Problem statement => Filter the records down to the lines that hold the word "zijn", and copy each of those lines.

Data for this task =>
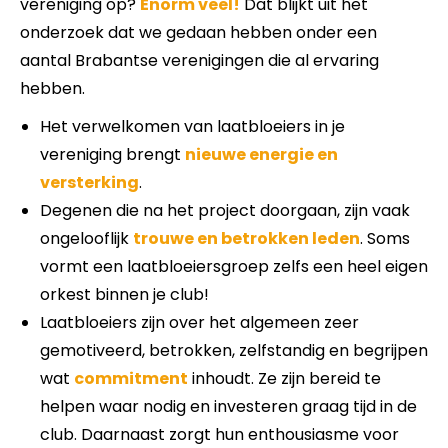
vereniging op?
Enorm veel!
Dat blijkt uit het
onderzoek dat we gedaan hebben onder een
aantal Brabantse verenigingen die al ervaring
hebben.
Het verwelkomen van laatbloeiers in je
vereniging brengt
nieuwe energie en
versterking
.
Degenen die na het project doorgaan, zijn vaak
ongelooflijk
trouwe en betrokken leden
. Soms
vormt een laatbloeiersgroep zelfs een heel eigen
orkest binnen je club!
Laatbloeiers zijn over het algemeen zeer
gemotiveerd, betrokken, zelfstandig en begrijpen
wat
commitment
inhoudt. Ze zijn bereid te
helpen waar nodig en investeren graag tijd in de
club. Daarnaast zorgt hun enthousiasme voor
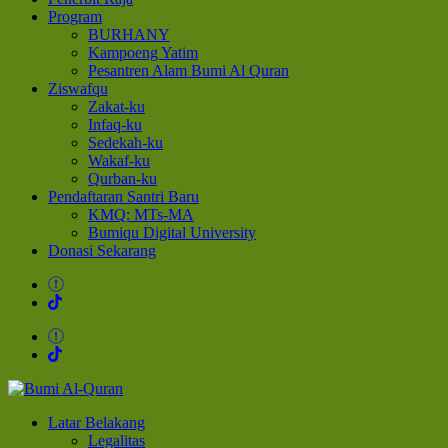
Program
BURHANY
Kampoeng Yatim
Pesantren Alam Bumi Al Quran
Ziswafqu
Zakat-ku
Infaq-ku
Sedekah-ku
Wakaf-ku
Qurban-ku
Pendaftaran Santri Baru
KMQ: MTs-MA
Bumiqu Digital University
Donasi Sekarang
Bumi Al-Quran
Sinergi Untuk Kebahagiaan Dunia-Akhirat
Latar Belakang
Legalitas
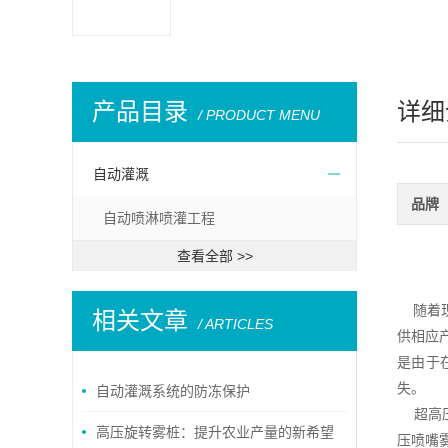
产品目录
详细
/ PRODUCT MENU
自动灌溉
品牌
自动喷淋喷灌工程
查看全部 >>
随着现
相关文章
/ ARTICLES
供相应
是由于
失。
自动灌溉系统的防冻保护
超高压
高压旋转雾桩：提升农业产量的新希望
压喷嘴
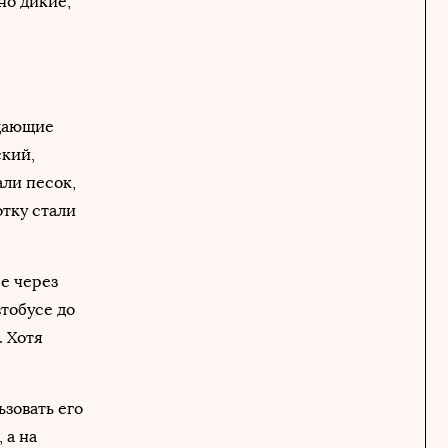
но дикие,
ещающие
ский,
ли песок,
отку стали
е через
втобусе до
. Хотя
ьзовать его
 а на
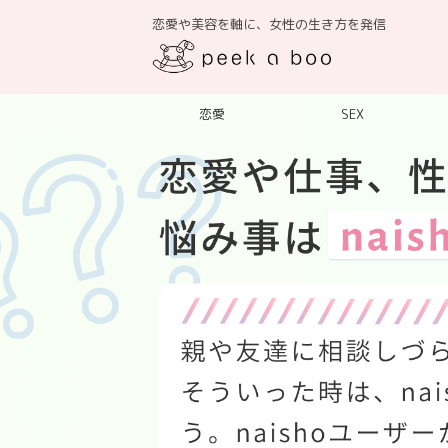
恋愛や美容を軸に、女性の生き方を発信
恋愛
SEX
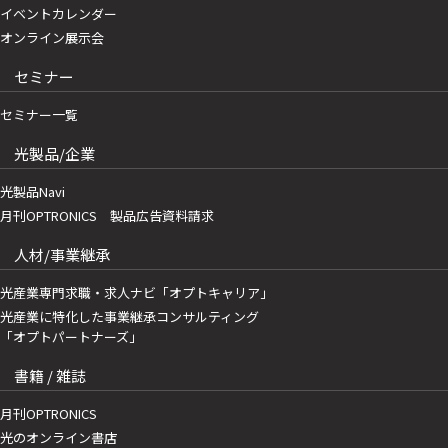
イベントカレンダー
オンライン展示会
セミナー
セミナー一覧
光製品/企業
光製品Navi
月刊OPTRONICS 製品広告資料請求
人材/事業継承
光産業専門求職・求人ナビ「オプトキャリア」
光産業に特化した事業継承コンサルティング
「オプトパートナーズ」
書籍 / 雑誌
月刊OPTRONICS
光のオンライン書店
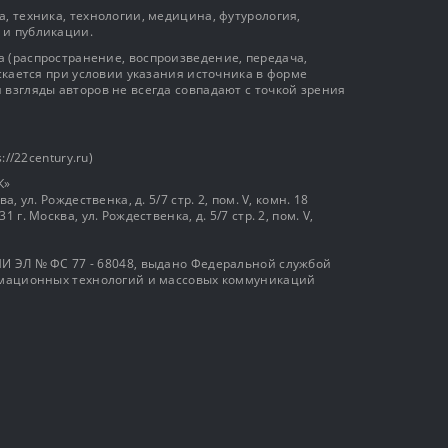
, техника, технологии, медицина, футурология,
 и публикации.
 (распространение, воспроизведение, передача,
ускается при условии указания источника в форме
 взгляды авторов не всегда совпадают с точкой зрения
://22century.ru)
К»
, ул. Рождественка, д. 5/7 стр. 2, пом. V, комн. 18
г. Москва, ул. Рождественка, д. 5/7 стр. 2, пом. V,
И ЭЛ № ФС 77 - 68048, выдано Федеральной службой
ормационных технологий и массовых коммуникаций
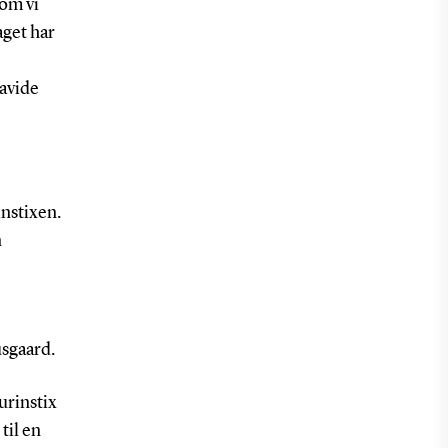
som vi
aget har
avide
instixen.
n
usgaard.
urinstix
til en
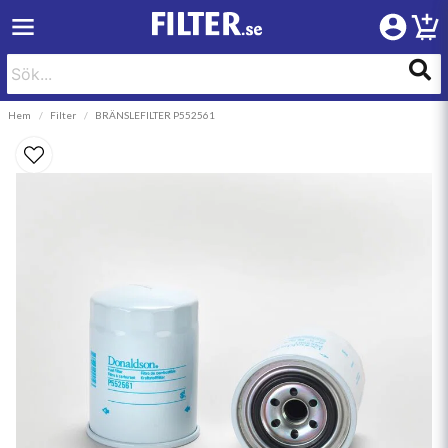
Hem
Filter
BRÄNSLEFILTER P552561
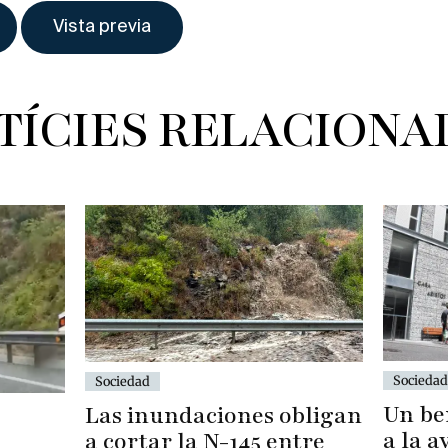
TÍCIES RELACIONA
Sociedad
Sociedad
Un be
Las inundaciones obligan
a la 
a cortar la N-145 entre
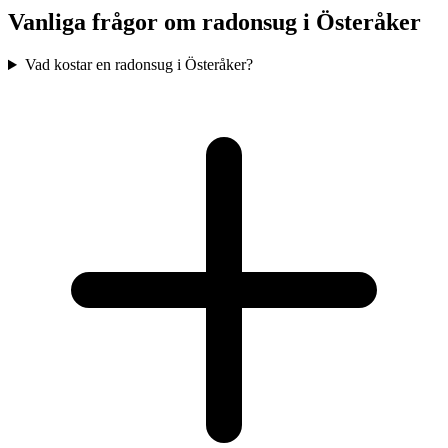
Vanliga frågor om radonsug i
Österåker
Vad kostar en radonsug i Österåker?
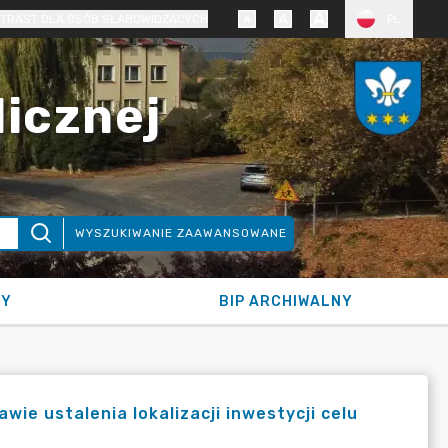
TRAST DLA OSÓB SŁABOWIDZĄCYCH
PL
licznej
WYSZUKIWANIE ZAAWANSOWANE
NY
BIP ARCHIWALNY
ie ustalenia lokalizacji inwestycji celu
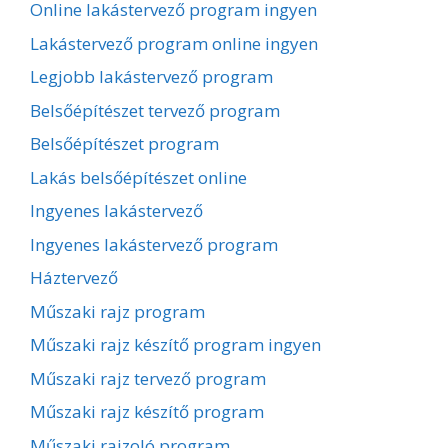
Online lakástervező program ingyen
Lakástervező program online ingyen
Legjobb lakástervező program
Belsőépítészet tervező program
Belsőépítészet program
Lakás belsőépítészet online
Ingyenes lakástervező
Ingyenes lakástervező program
Háztervező
Műszaki rajz program
Műszaki rajz készítő program ingyen
Műszaki rajz tervező program
Műszaki rajz készítő program
Műszaki rajzoló program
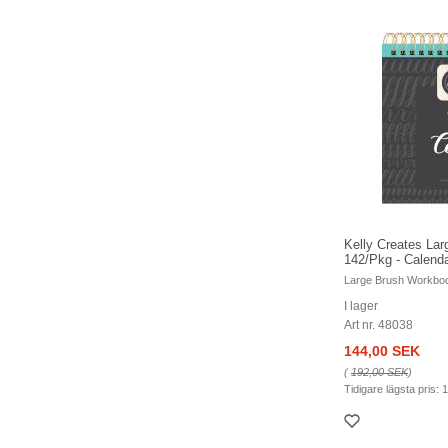
Kelly Creates La
142/Pkg - Calen
Large Brush Workbo
I lager
Art nr. 48038
144,00 SEK
(
192,00 SEK
)
Tidigare lägsta pris:
1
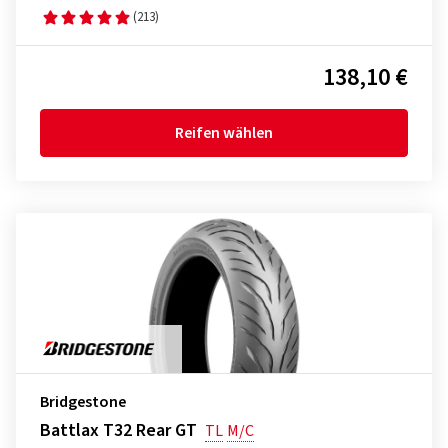
(213)
138,10 €
Reifen wählen
Bridgestone
Battlax T32 Rear GT
TL
M/C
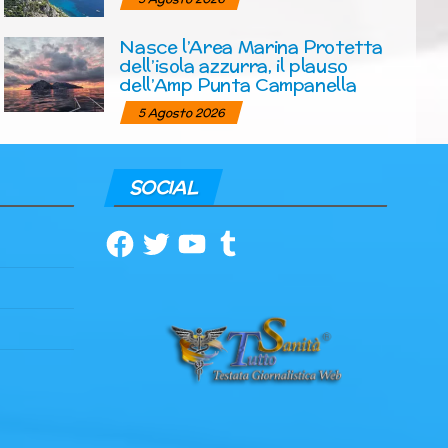
Nasce l’Area Marina Protetta
dell’isola azzurra, il plauso
dell’Amp Punta Campanella
5 Agosto 2026
SOCIAL
Facebook
Twitter
YouTube
Tumblr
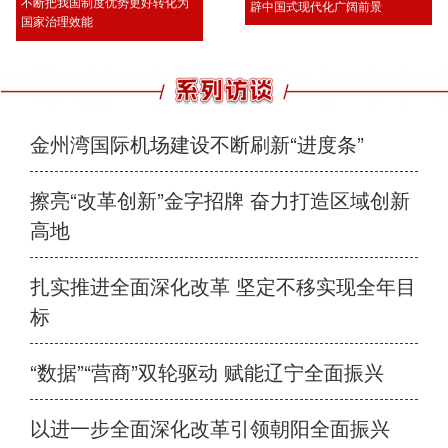
不断把我国制度优势更好转化为
辟中国式现代化广阔前景
国家治理效能
金州湾国际机场建设不断刷新“进度条”
擦亮“改革创新”金字招牌 奋力打造区域创新
高地
扎实推进全面深化改革 坚定不移实现全年目
标
“数据”“营商”双轮驱动 赋能辽宁全面振兴
以进一步全面深化改革引领朝阳全面振兴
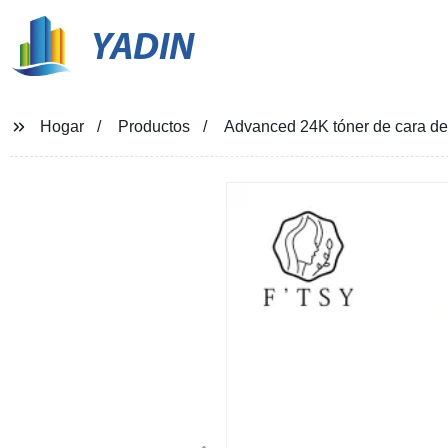
YADIN
Hogar
Productos
Advanced 24K tóner de cara de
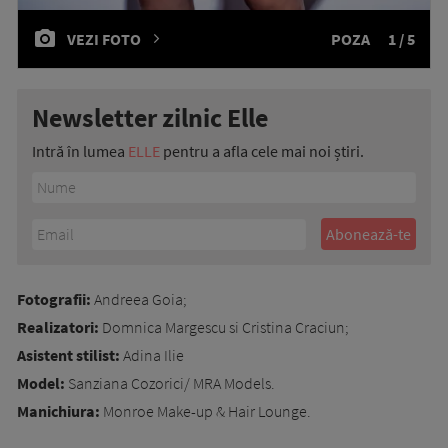
VEZI FOTO
POZA
1 / 5
Newsletter zilnic Elle
Intră în lumea
ELLE
pentru a afla cele mai noi știri.
Fotografii:
Andreea Goia;
Realizatori:
Domnica Margescu si Cristina Craciun;
Asistent stilist:
Adina Ilie
Model:
Sanziana Cozorici/ MRA Models.
Manichiura:
Monroe Make-up & Hair Lounge.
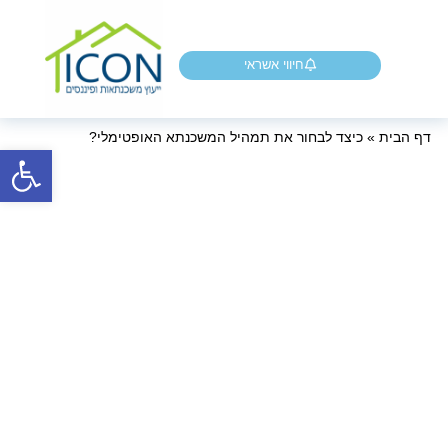
חיווי אשראי
דף הבית
»
כיצד לבחור את תמהיל המשכנתא האופטימלי?
פתח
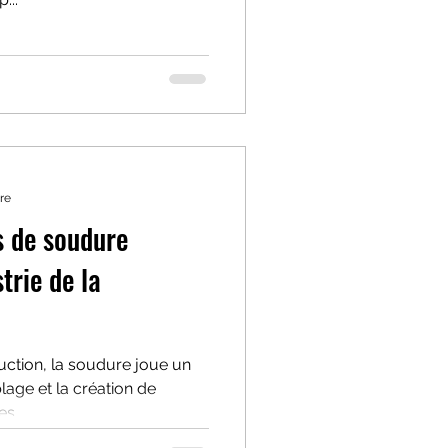
re
s de soudure
strie de la
ruction, la soudure joue un
lage et la création de
s...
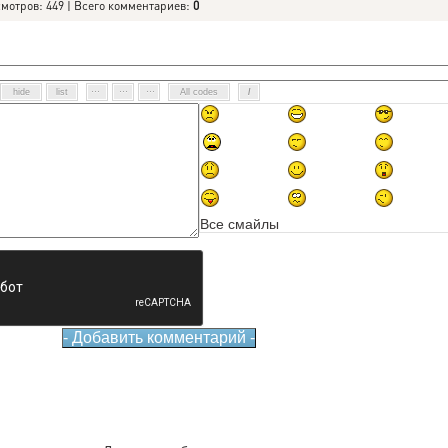
смотров: 449 | Всего комментариев:
0
Все смайлы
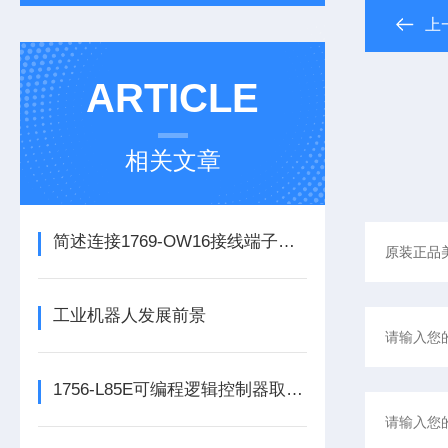
上
ARTICLE
相关文章
简述连接1769-OW16接线端子所需要注意的事项
工业机器人发展前景
1756-L85E可编程逻辑控制器取代了传统的继电器控制系统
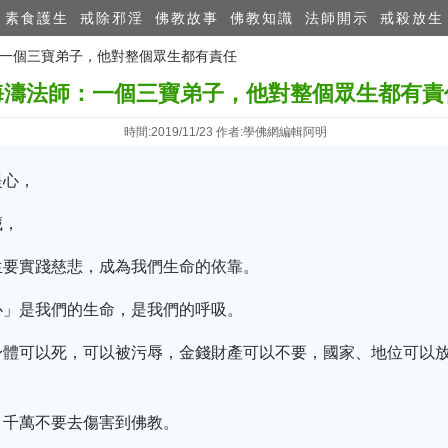
素食護生
戒除邪淫
佛教故事
佛教知識
法師開示
戒殺放生
師：一個三寶弟子，他對整個眾生都有責任
海濤法師：一個三寶弟子，他對整個眾生都有責
時間:2019/11/23 作者:學佛網編輯阿明
提心，
藏，
生要實踐慈悲，成為我們生命的依靠。
心」是我們的生命，是我們的呼吸。
身體可以死，可以被污辱，金錢財產可以不要，國家、地位可以
，千萬不要去傷害到佛教。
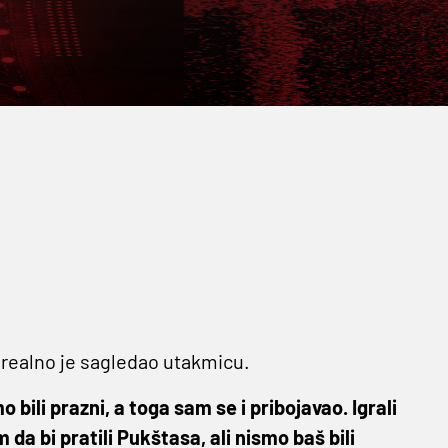
ć realno je sagledao utakmicu.
bili prazni, a toga sam se i pribojavao. Igrali
da bi pratili Pukštasa, ali nismo baš bili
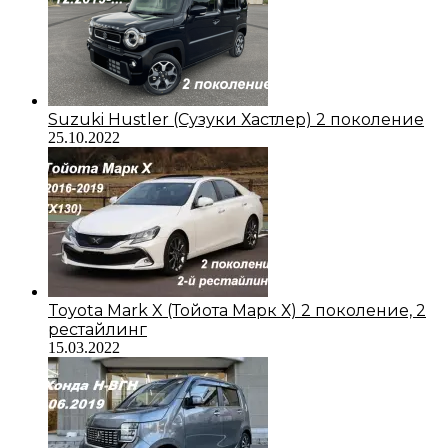
Suzuki Hustler (Сузуки Хастлер) 2 поколение
25.10.2022
Toyota Mark X (Тойота Марк Х) 2 поколение, 2
рестайлинг
15.03.2022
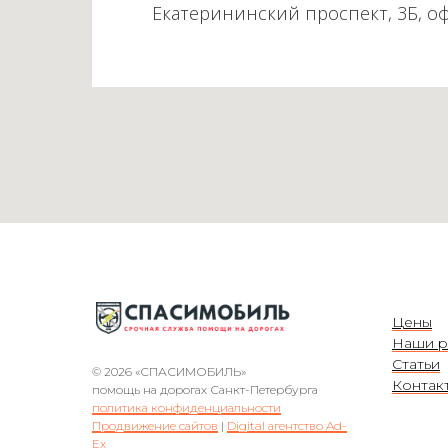
Екатерининский проспект, 3Б, о
Цены
Наши р
Статьи
© 2026 «СПАСИМОБИЛЬ»
Контак
помощь на дорогах Санкт-Петербурга
политика конфиденциальности
Продвижение сайтов
|
Digital агентство Ad-
Ex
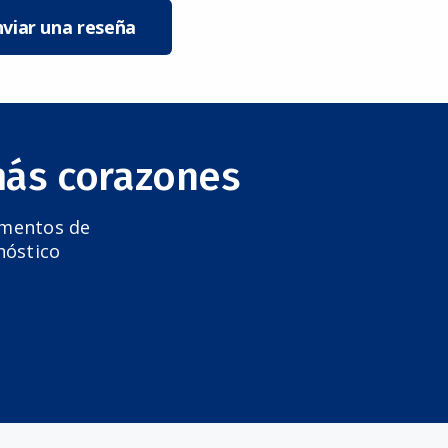
nviar una reseña
más corazones
amentos de
nóstico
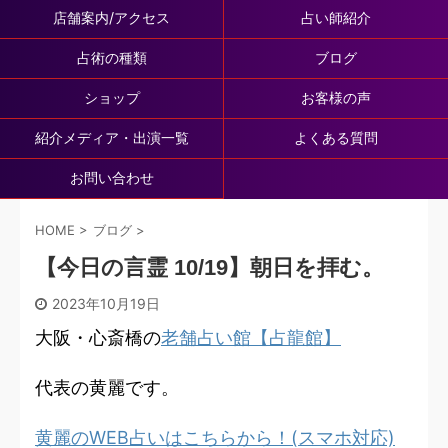
店舗案内/アクセス
占い師紹介
占術の種類
ブログ
ショップ
お客様の声
紹介メディア・出演一覧
よくある質問
お問い合わせ
HOME
>
ブログ
>
【今日の言霊 10/19】朝日を拝む。
2023年10月19日
大阪・心斎橋の
老舗占い館【占龍館】
代表の黄麗です。
黄麗のWEB占いはこちらから！(スマホ対応)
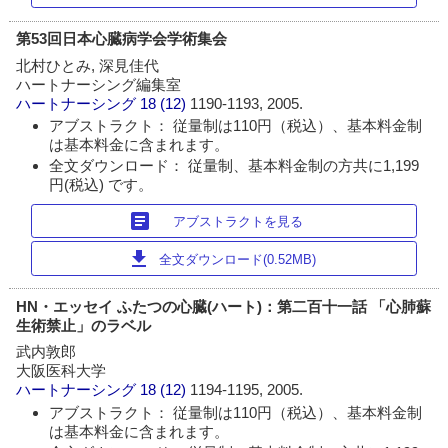
第53回日本心臓病学会学術集会
北村ひとみ, 深見佳代
ハートナーシング編集室
ハートナーシング
18 (12)
1190-1193, 2005.
アブストラクト： 従量制は110円（税込）、基本料金制
は基本料金に含まれます。
全文ダウンロード： 従量制、基本料金制の方共に1,199
円(税込) です。
article
アブストラクトを見る
download
全文ダウンロード(0.52MB)
HN・エッセイ ふたつの心臓(ハート)：第二百十一話 「心肺蘇
生術禁止」のラベル
武内敦郎
大阪医科大学
ハートナーシング
18 (12)
1194-1195, 2005.
アブストラクト： 従量制は110円（税込）、基本料金制
は基本料金に含まれます。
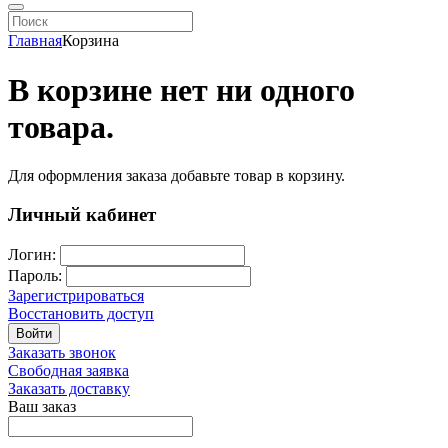
Главная
Корзина
В корзине нет ни одного
товара.
Для оформления заказа добавьте товар в корзину.
Личный кабинет
Логин:
Пароль:
Зарегистрироваться
Восстановить доступ
Войти
Заказать звонок
Свободная заявка
Заказать доставку
Ваш заказ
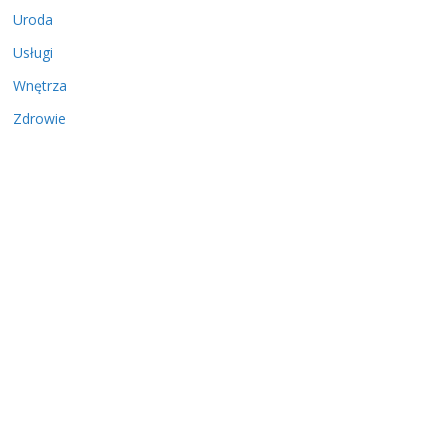
Uroda
Usługi
Wnętrza
Zdrowie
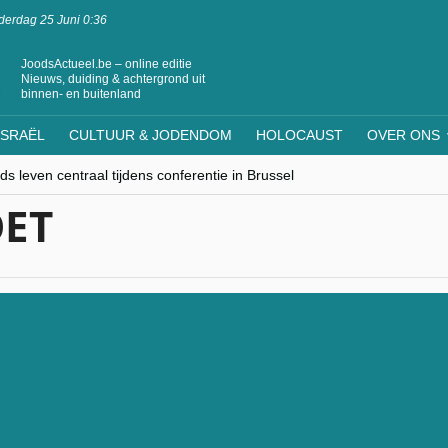
erdag 25 Juni 0:36
JoodsActueel.be – online editie
Nieuws, duiding & achtergrond uit
binnen- en buitenland
ISRAËL
CULTUUR & JODENDOM
HOLOCAUST
OVER ONS
s leven centraal tijdens conferentie in Brussel
ere Westen minderheden begrijpt”, Jinnih Beels (Vooruit)
ET
rassing van Oost-Europa
laagdenbank”
nwerking met Mishpacha voor kosher travel en simchas wereldwijd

Result =>
Degenen die na het project doorgaan, zijn vaak
Laatbloeiers zijn over het algemeen zeer
inhoudt. Ze zijn bereid te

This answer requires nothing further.